> _MATERIAL SUPPLIED_:
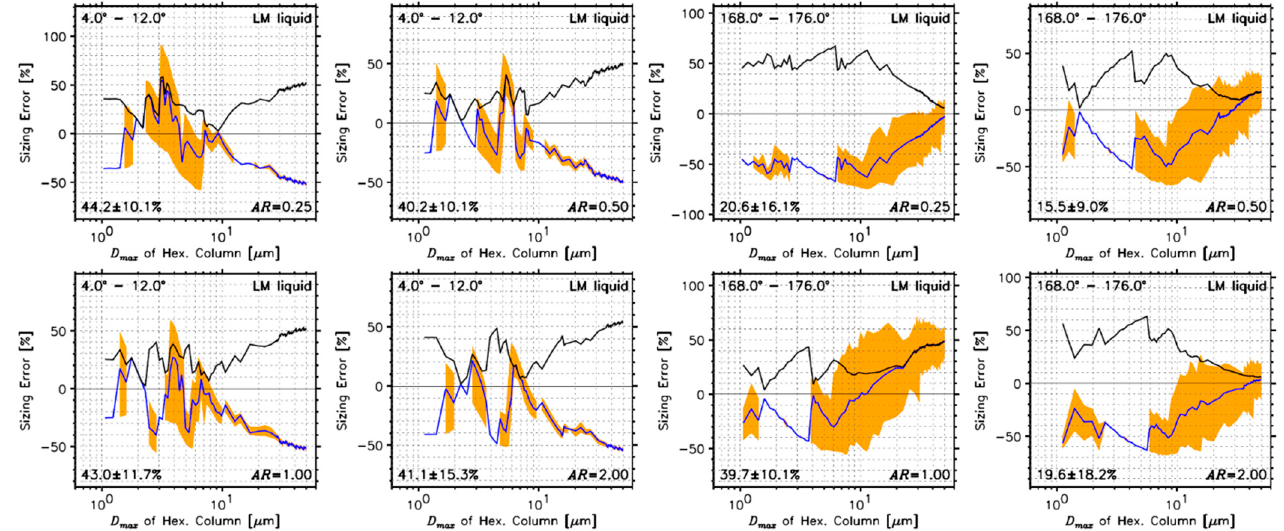
Figure 8. Determined sizing errors of hexagonal ice crystals in forward (4°–12°, left two columns ) and backward (168°–176°, right two columns ) directions. The sizing errors are calculated using an exact comparison between the measured D max of hexagonal ice crystals and those calculated by a Lorenz–Mie code assuming spherical liquid cloud droplets (LM liquid). Each panel represents a different aspect ratio of hexagonal ice crystal. The color scheme is the same as Figure 6.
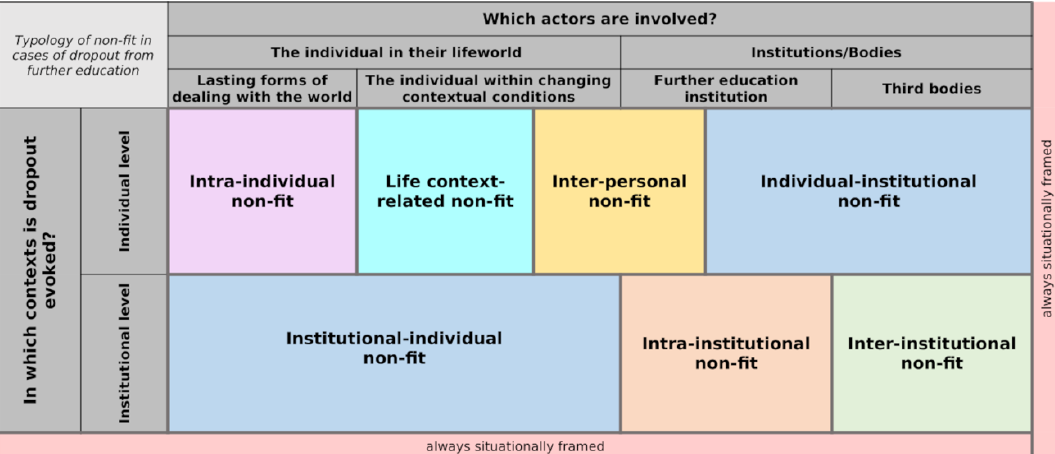
Figure 1 : Typology of non-fit in cases of dropout from adult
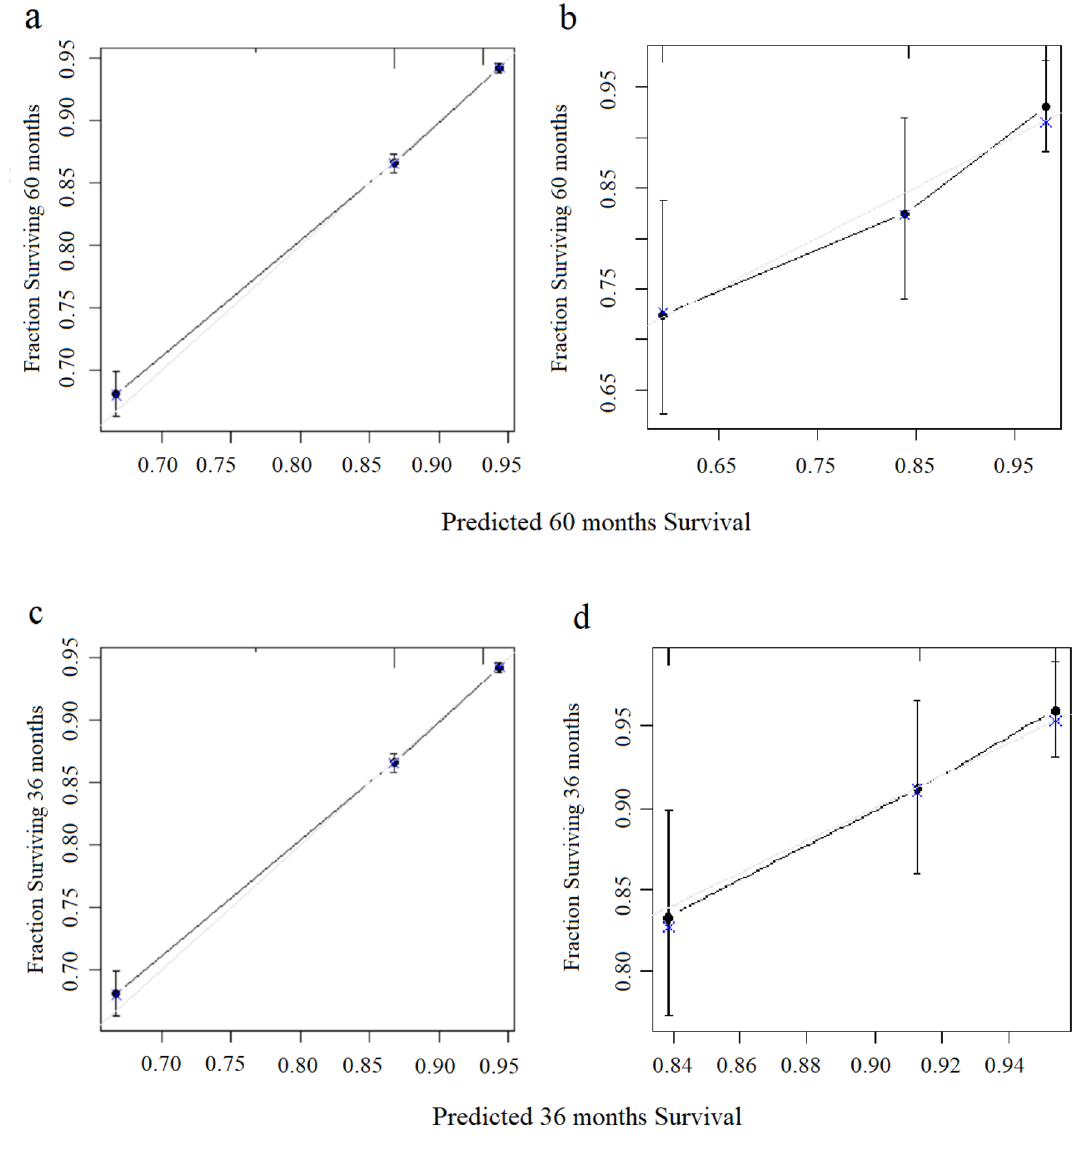
Figure 7. The calibration curves of the mStage. ( a ) Calibration curves for 5-year CSS in the development cohort. ( b ) Calibration curves for 5-year CSS in the validation cohort. ( c ) Calibration curves for 3-year CSS in the development cohort. ( d ) Calibration curves for 3-year CSS in the validation At present, the number of LNE has been shown to be an independent prognostic factor in multiple cancer types, especially in CC. Higher LNE has been associated with improved survival of pN0 CC patients but the mechanism of the relationship between the two is unclear 6,9,14 . Several hypotheses have been proposed. One possible reason is that the greater the number of LNE is associated with a greater chance of a positive node being examined and a more accurate tumor stage 15,16 . Assessing the number of LNE helps with reducing the likelihood of misclassifying stage III disease as stage I or II and improve prognosis, particularly for pN0 CC patients 17–19 . In addition, an increase in the number of LNE may be an indicator of better treatment, including complete tumor resection and adequate pathological evaluation. Another explanation is that the increase in the number of nega- tive lymph nodes indicates a stronger immune response. Once the immune system detects the presence of tumor cells, local lymph nodes will increase, and more lymph nodes will be easier to be examined in postoperative pathology. Studies have found that LNE are correlated with local neutrophil and lymphocyte infiltration by ana- lyzing the tumor microenvironment 5 . All the above studies proved the relationship between LNE and prognosis through data analysis, but did not specify the optimal stratification of LNE in pN0 CC patients. In this study, the optimal stratification of LNE for CSS was achieved by the X-tile software (N0a: LNE ≥ 26, N0b: LNE = 11–25 and N0c: LNE ≤ 10) and the Kaplan–Meier survival analysis results showed that there were significant differences in prognosis among the three LNE groups (P < 0.001) that proves that our results are meaningful.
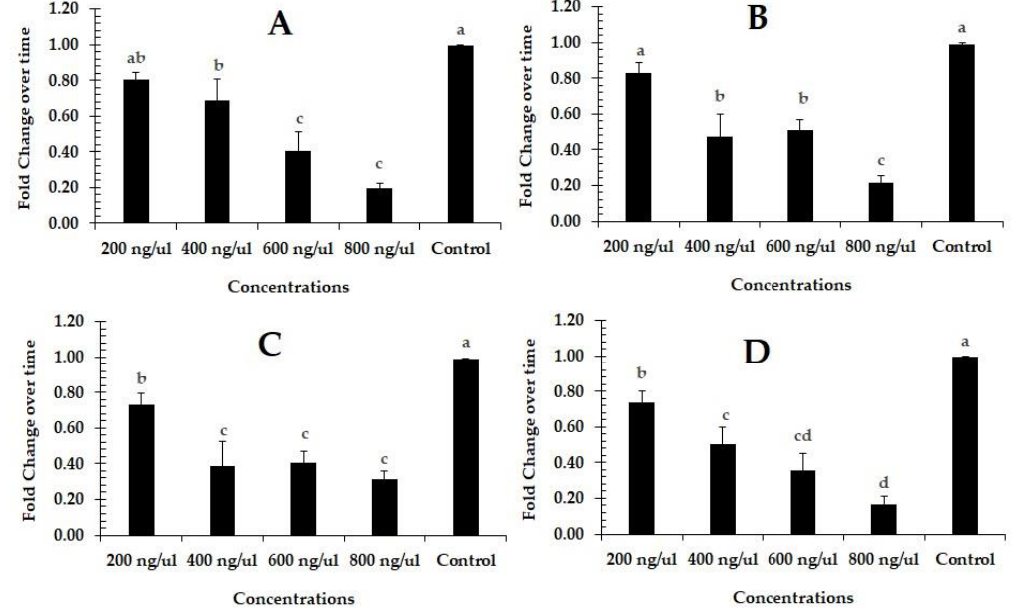
Figure 2. The effect of RNAi-mediated efficacy and silencing of target genes in different developmental stages of citrus red mites: ( A ) larvae; ( B ) protonymphs; ( C ) deutonymphs; and ( D ) adults at different concentrations (200, 400, 600, and 800 ng/µL) of dsRNA- PcCHS1 using the leaf dip method. The normalized gene expression is shown in comparison to the dsRNA- egfp control (set to 1- fold). The treatment bars show the mean value of three independent replications ( n = 50 per replicate), while error bars show the mean deviation. Different lower-case letter(s) above the bars indicate significant differences in the relative expression of the target gene (Fisher’s LSD test, α < 0.05). Different small case letters on the bars showing significant difference between the treatments.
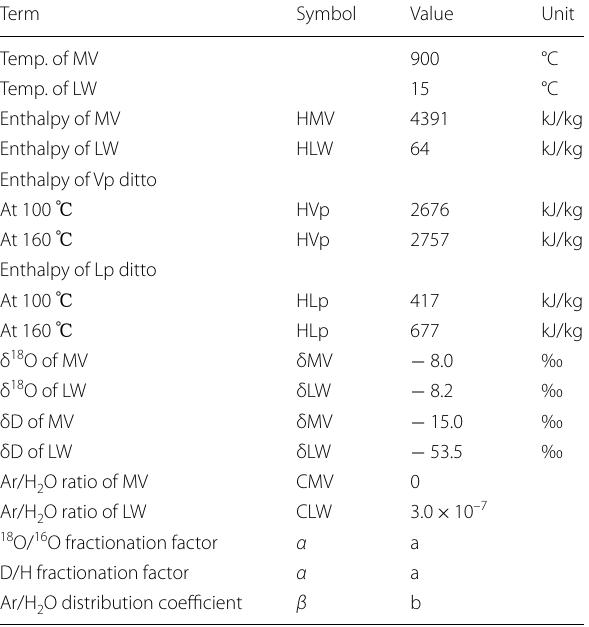
Table 2 Parameters for the calculation of the vapor and liquid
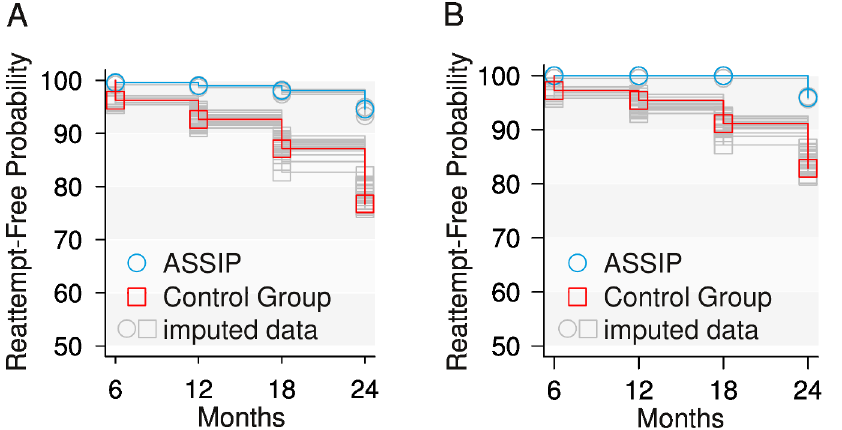
Fig 2. Survival curves. Suicide-attempt-free survival of participants who attempted suicide at least once during the 24-month follow-up period. (A) All participants ( n = 120). (B) Participants without BPD ( n = 100).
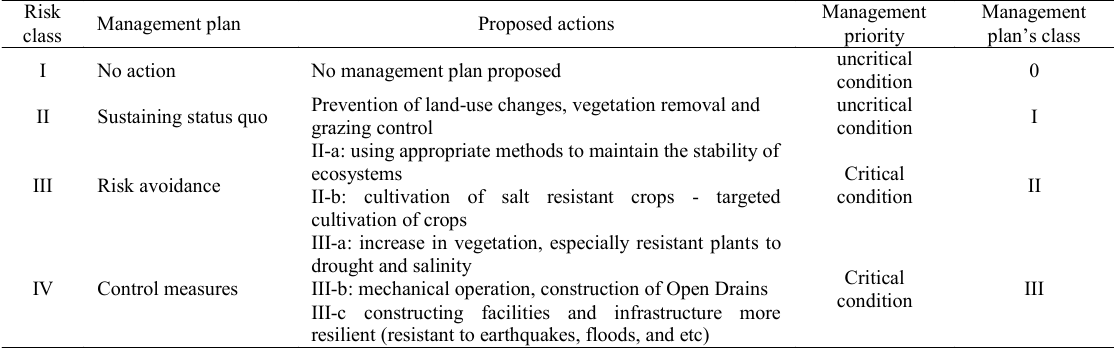
Table 8: A guide to setting priorities in management plans (Adopted from Ownegh, 2009 with a slight modification based on the UNEP’s strategy)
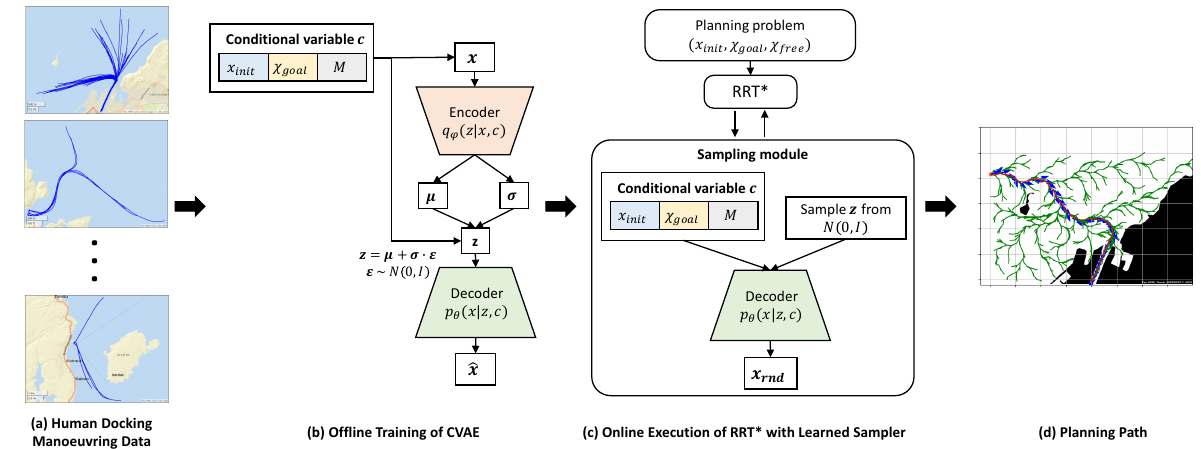
Figure 1: Schematic illustration of the method that leverages human experience in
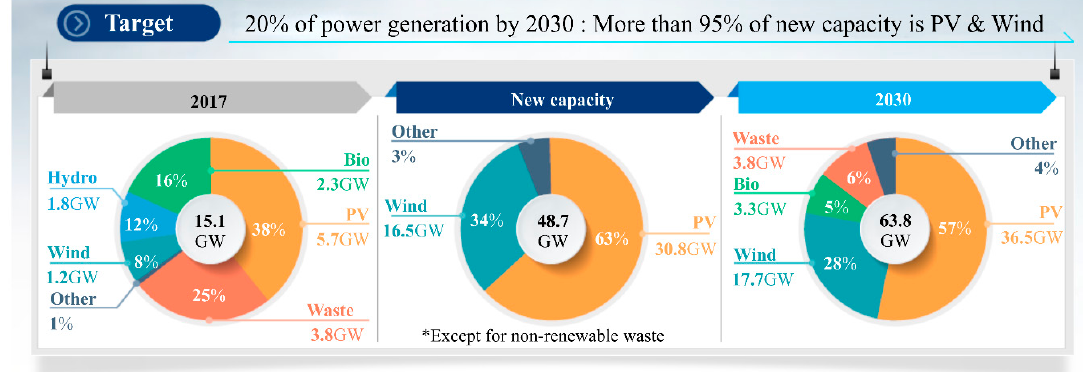
Figure 1. Cumulative installed capacity of offshore wind power in Europe.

> _TASK OBJECTIVE_: With all pictures excluded, output exactly the lines from the one containing "Table 8: A guide" through the final line of the entries, inclusive.

> _WRITTEN ANSWER_:
Table 8: A guide to setting priorities in management plans (Adopted from Ownegh, 2009 with a slight modification based on the UNEP’s strategy)
Figure 1: Schematic illustration of the method that leverages human experience in
Figure 1. Cumulative installed capacity of offshore wind power in Europe.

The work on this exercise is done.